_What the task requires:_
The response must consist of the lines below from the one with "OFFICIEL dédié aux" through the one with "PlayStation.", exactly as they appear and with both ends kept.

_Excerpted records:_
--------------------------------------------------

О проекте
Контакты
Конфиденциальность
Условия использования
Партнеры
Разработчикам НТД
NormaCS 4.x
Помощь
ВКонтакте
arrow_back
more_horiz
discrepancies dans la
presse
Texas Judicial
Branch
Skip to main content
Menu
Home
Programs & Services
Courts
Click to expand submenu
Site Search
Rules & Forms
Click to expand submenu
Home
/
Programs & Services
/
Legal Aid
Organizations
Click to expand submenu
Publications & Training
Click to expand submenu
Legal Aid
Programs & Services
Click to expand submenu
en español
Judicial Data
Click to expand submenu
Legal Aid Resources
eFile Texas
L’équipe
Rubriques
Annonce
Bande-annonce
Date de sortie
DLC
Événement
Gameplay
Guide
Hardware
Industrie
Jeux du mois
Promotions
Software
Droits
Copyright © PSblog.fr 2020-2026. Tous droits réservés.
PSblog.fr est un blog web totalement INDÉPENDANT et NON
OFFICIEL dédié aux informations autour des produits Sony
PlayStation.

--------------------------------------------------

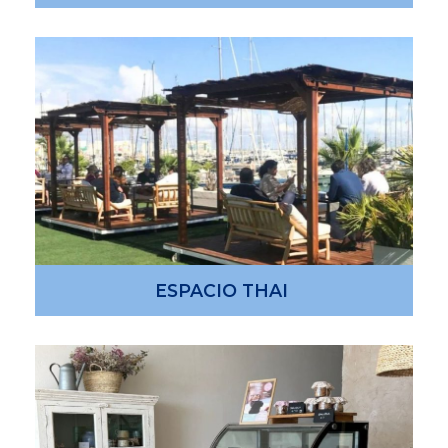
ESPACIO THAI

--------------------------------------------------

_Response:_
OFFICIEL dédié aux informations autour des produits Sony
PlayStation.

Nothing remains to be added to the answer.